I'm learning set theory at the moment and there are a lost of gaps in my knowledge right now. I'm struggling to understand how the real numbers are constructed from equivalence classes of the set of almost homomorphisms on $\mathbb Z$.
First of all, I feel like I should have a problem with equivalence classes even existing in ZFC.
My main problem is that I don't really understand what an almost homomorphism is, and what it represents. As I currently understand, an almost homomorphism is a function such that $f(x+y)-f(x)-f(y)$ is finite, so when we construct the reals we set each real number to be an equivalence class of the set of all those functions. I guess I'm having a hard time because I haven't seen any examples of almost homomorphisms and I just can't believe that there would be so many functions that are almost homomorphisms. I mean, what equivalence class would represent e.g. $1$ or $\frac{3}{2}$? And how are the reals ordered if they are representations of equivalence classes of functions? (I am aware there are other ways to construct the reals).

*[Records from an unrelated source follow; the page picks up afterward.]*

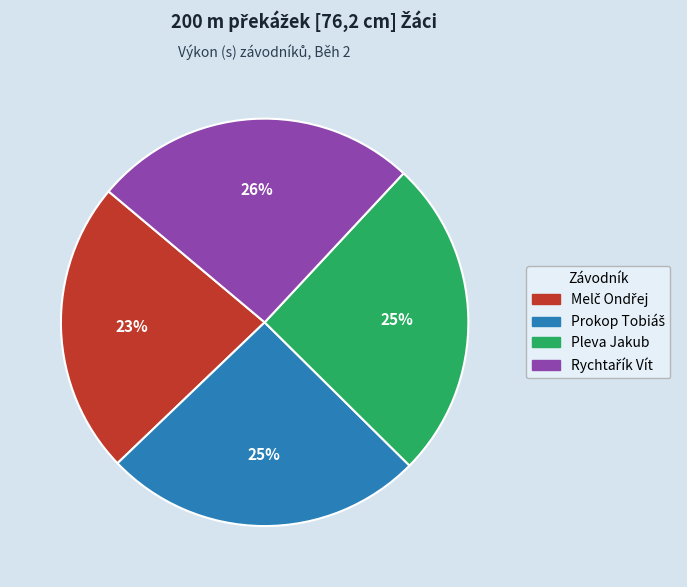

Does any single category account for the majority?

No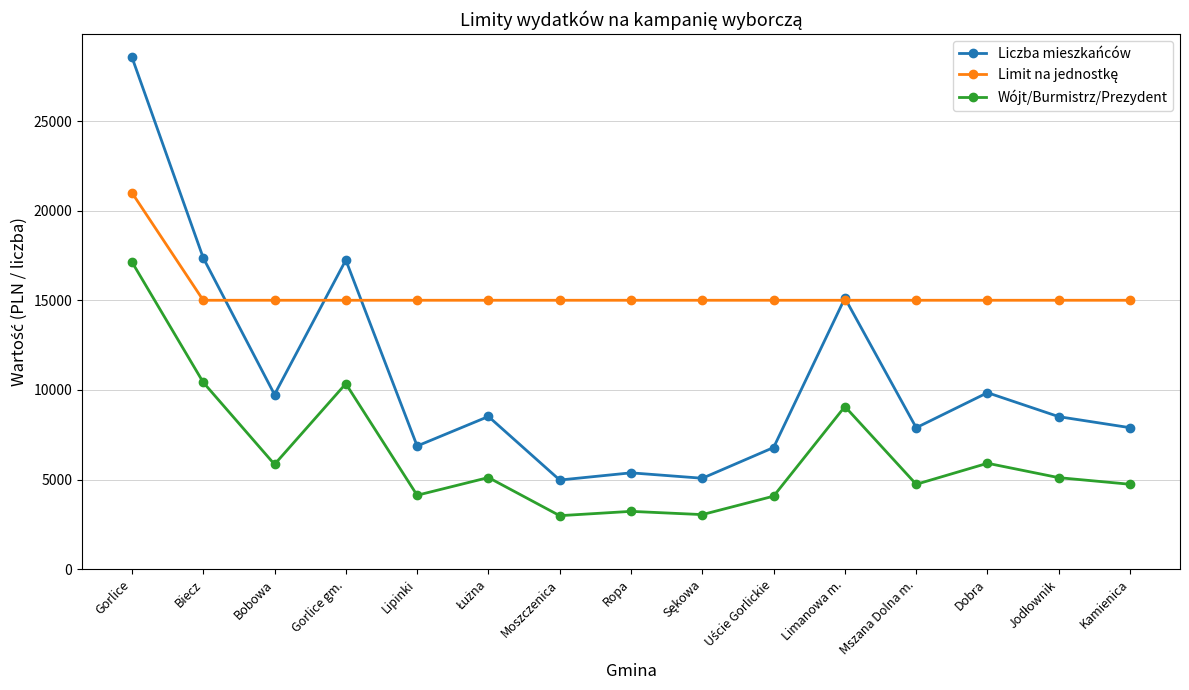

How many lines are shown in the chart?

3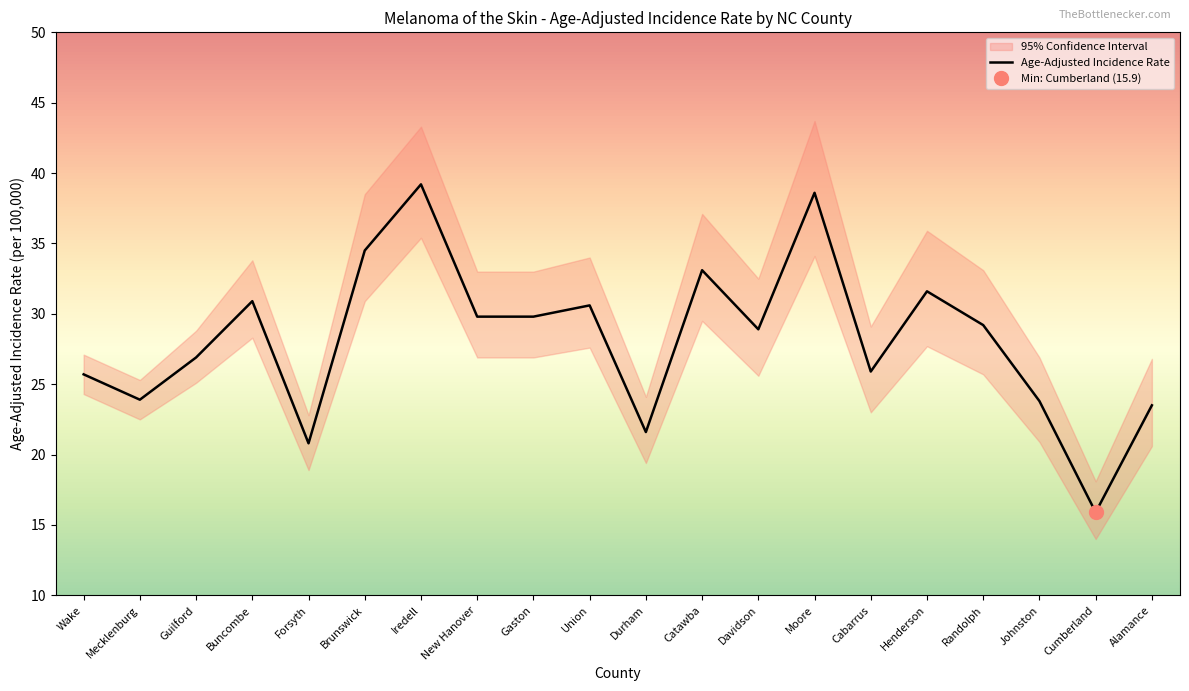

What is the average value?

28.2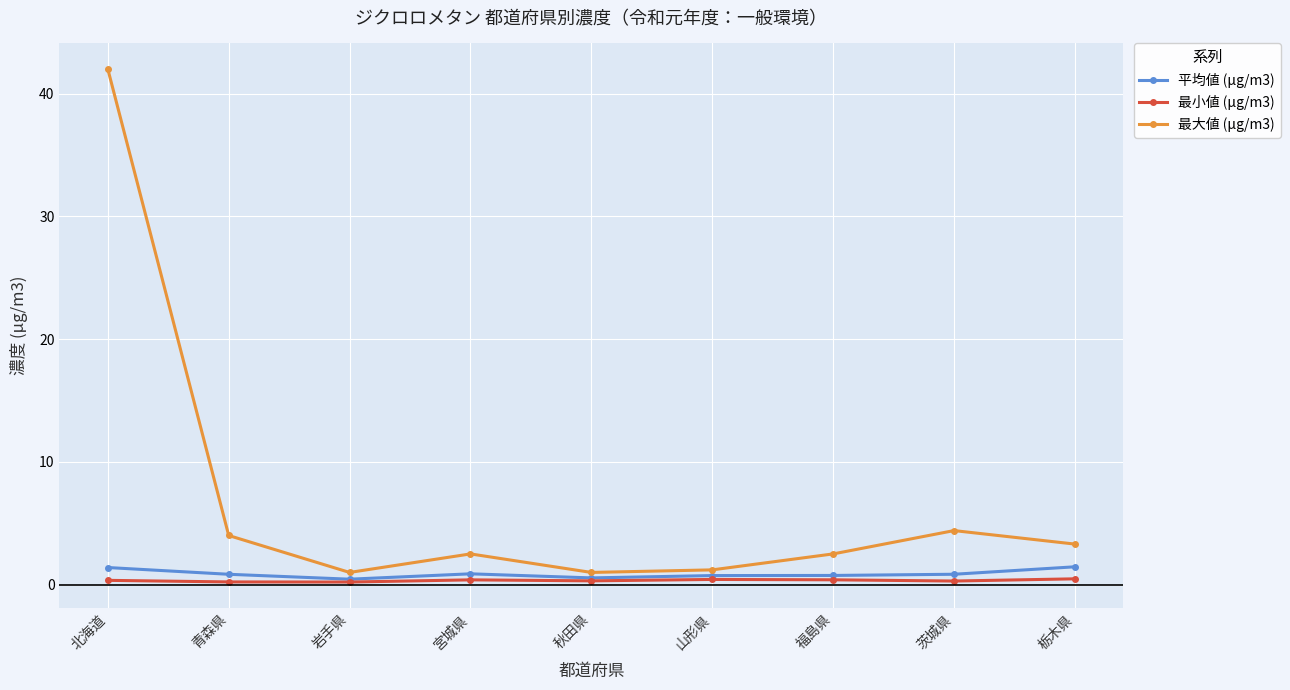

What is the label of the 7th point from the right?

岩手県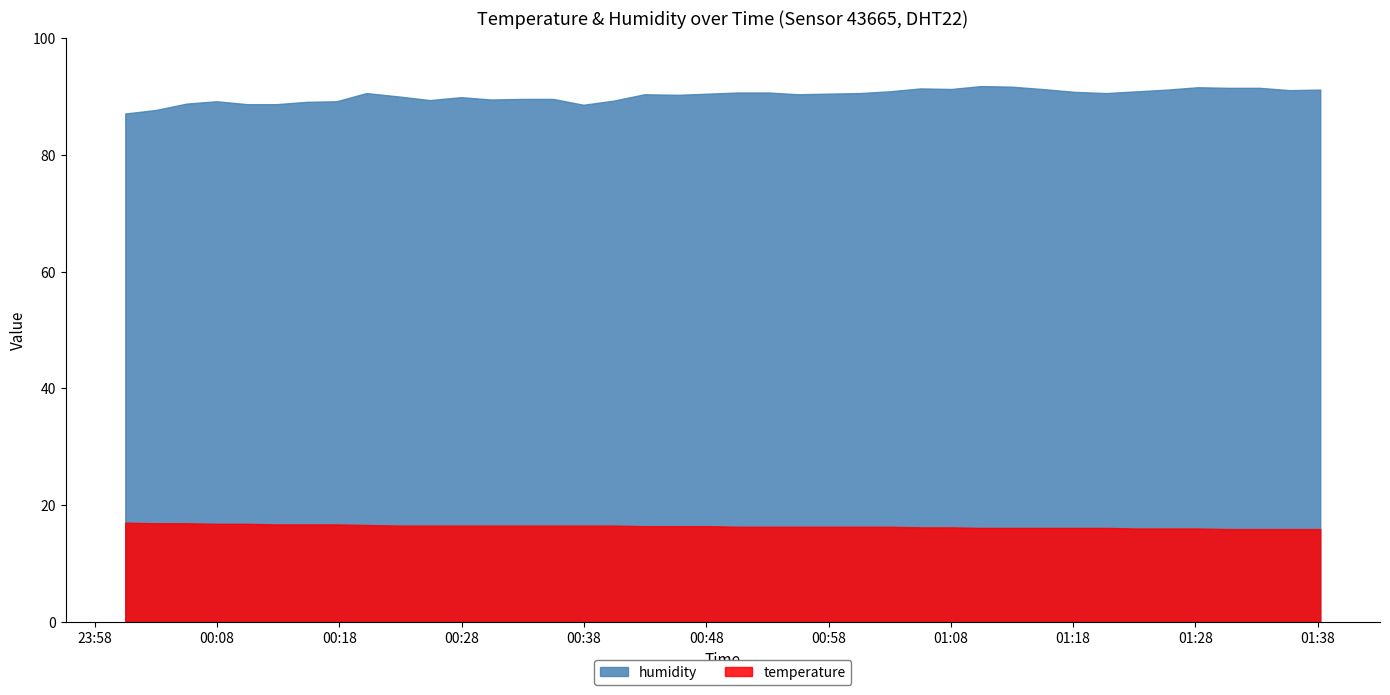

Which series has the largest total across all categories?

humidity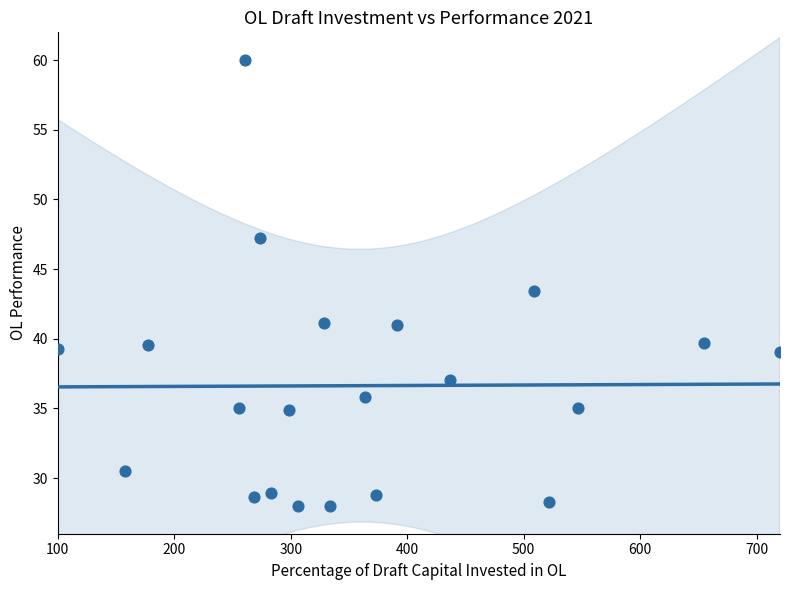

What is the range of X values (max minus min)?

620.0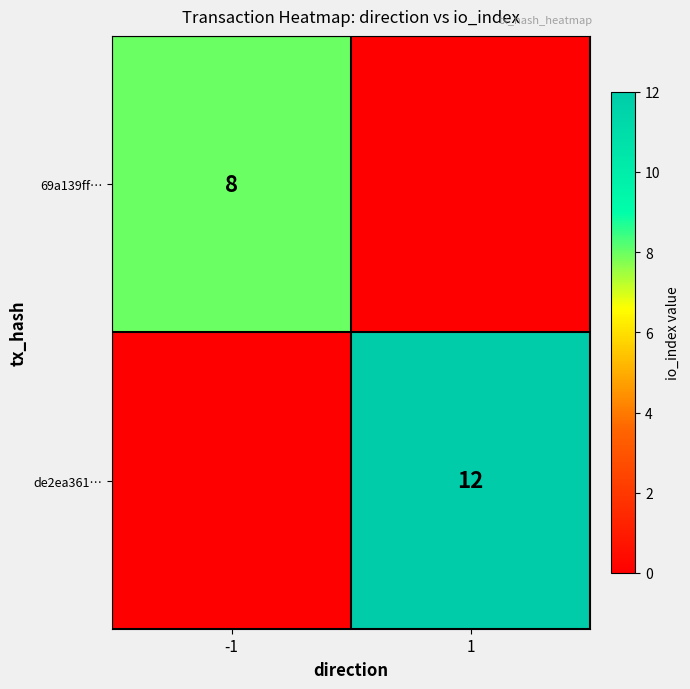

Is it true that de2ea361… equals 12 at 1?

True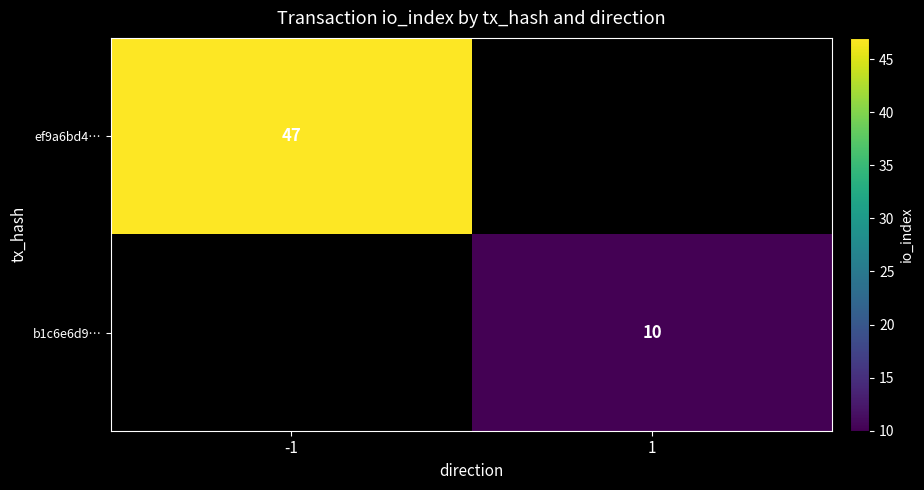

Is it true that b1c6e6d9… equals 10 at 1?

True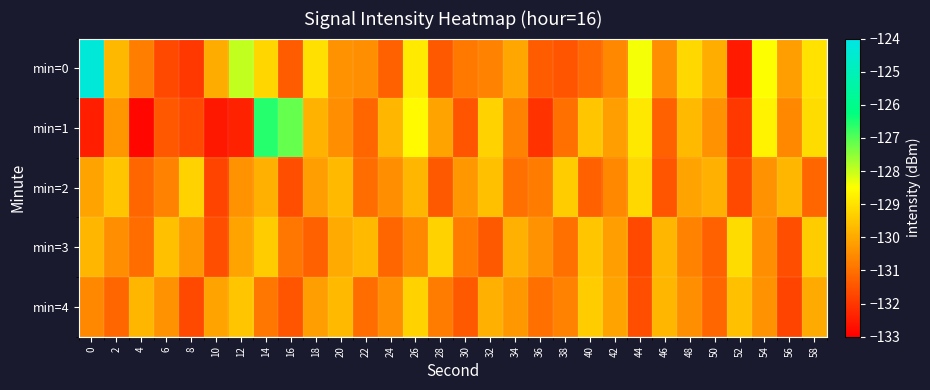

Count the number of data series in this chart.

5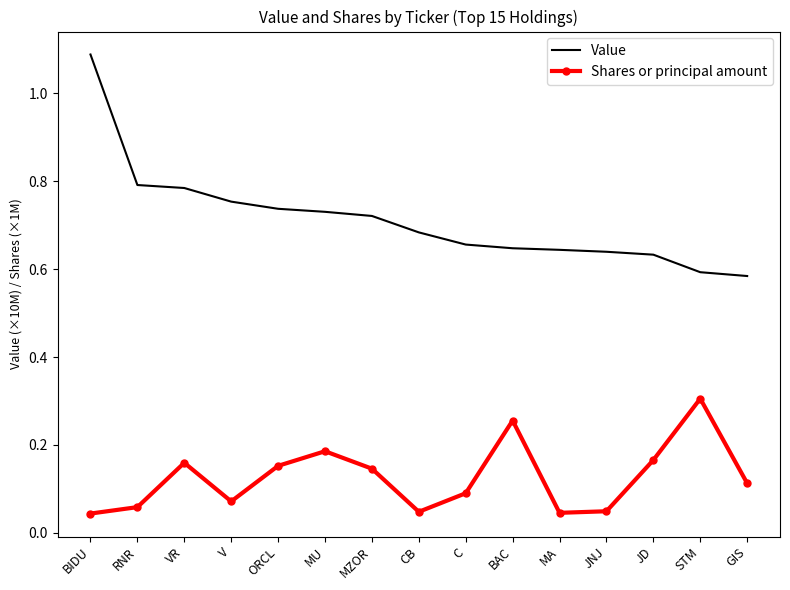

True or false: Shares or principal amount has more than 1 interior local peaks.

True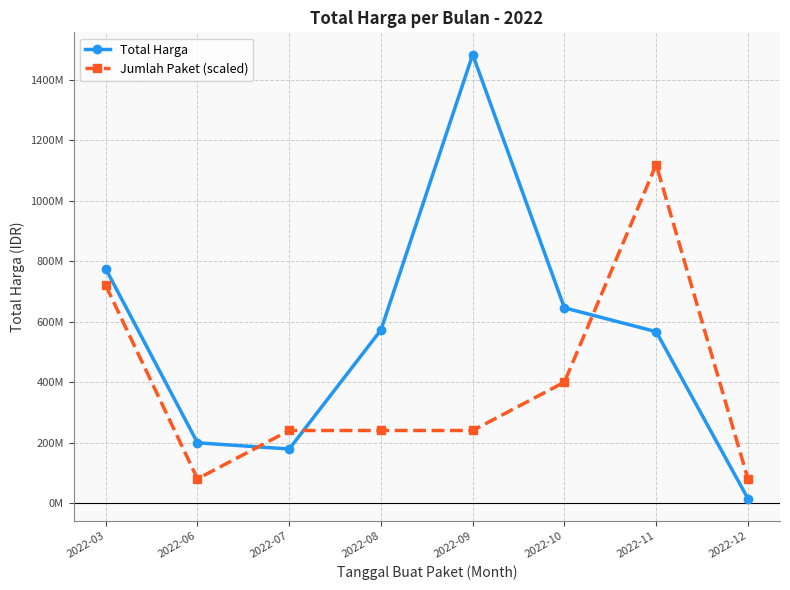

What are all the series names shown in the legend?

Total Harga, Jumlah Paket (scaled)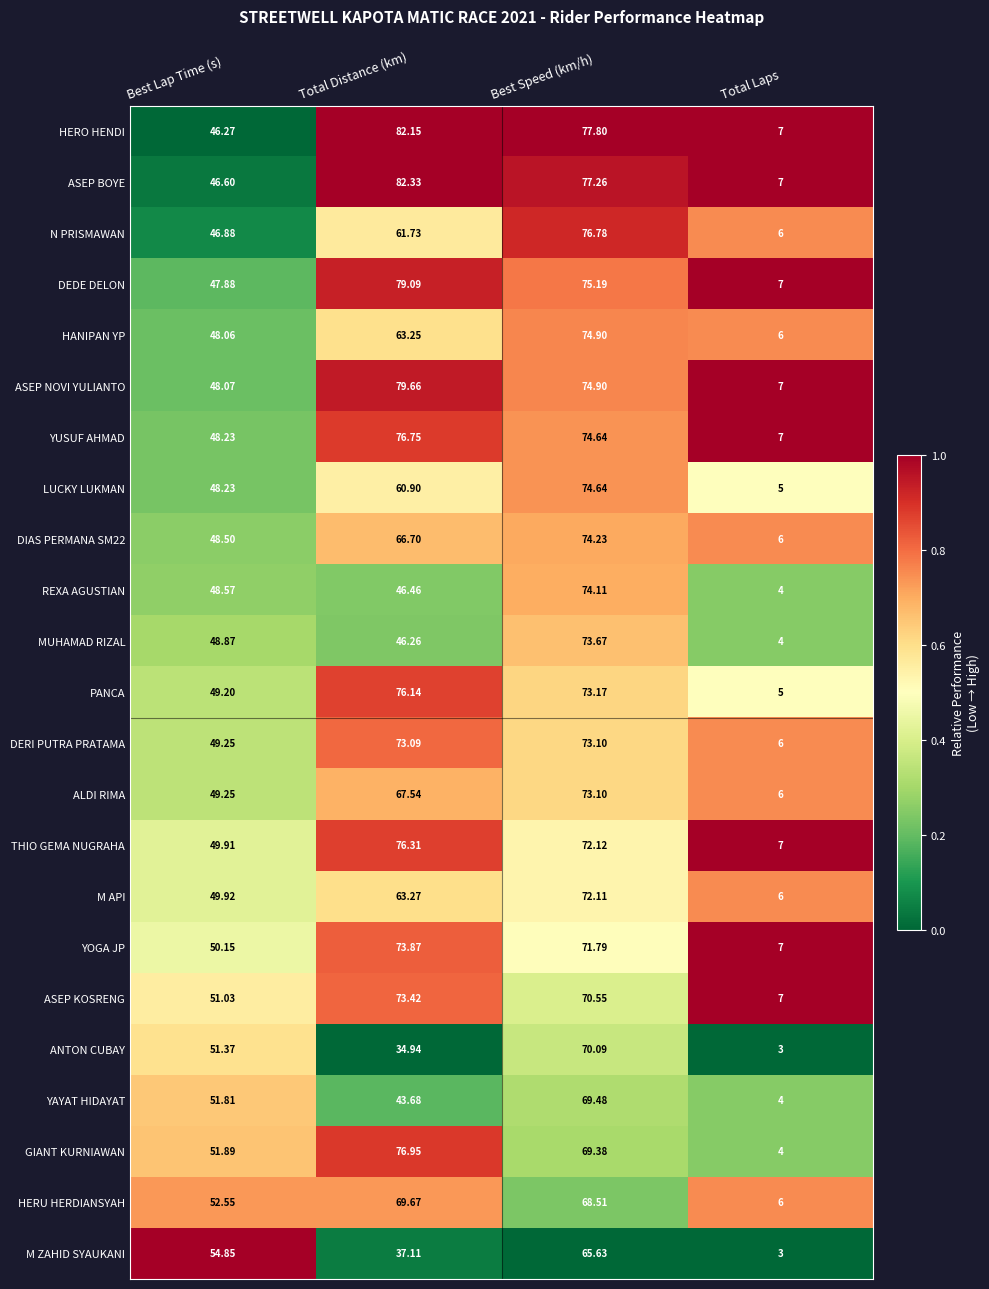

Which series has the largest range (max minus min)?

ASEP BOYE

Also, this is probably a stupid question, but seeing as there is a rational number between any two irrational numbers, why can't we find a bijection between $\mathbb Q$ and the irrationals, and thus between $\mathbb N$ and $\mathbb R$?
That's a lot of questions, but if you want an example of an almost homomorphism, take a real number $x$ and consider the map$$\begin{array}{ccc}\mathbb{Z}&\longrightarrow&\mathbb Z\\n&\mapsto&\lfloor nx\rfloor.\end{array}$$Actually the equivalence class of this almost homomorphism corresponds to the real number $x$. In particular, the identity function (which is a homomorphism) corresponds to the real number $1$ and the map $n\mapsto\left\lfloor\frac{3n}2\right\rfloor$ corresponds to the real number $\frac32$.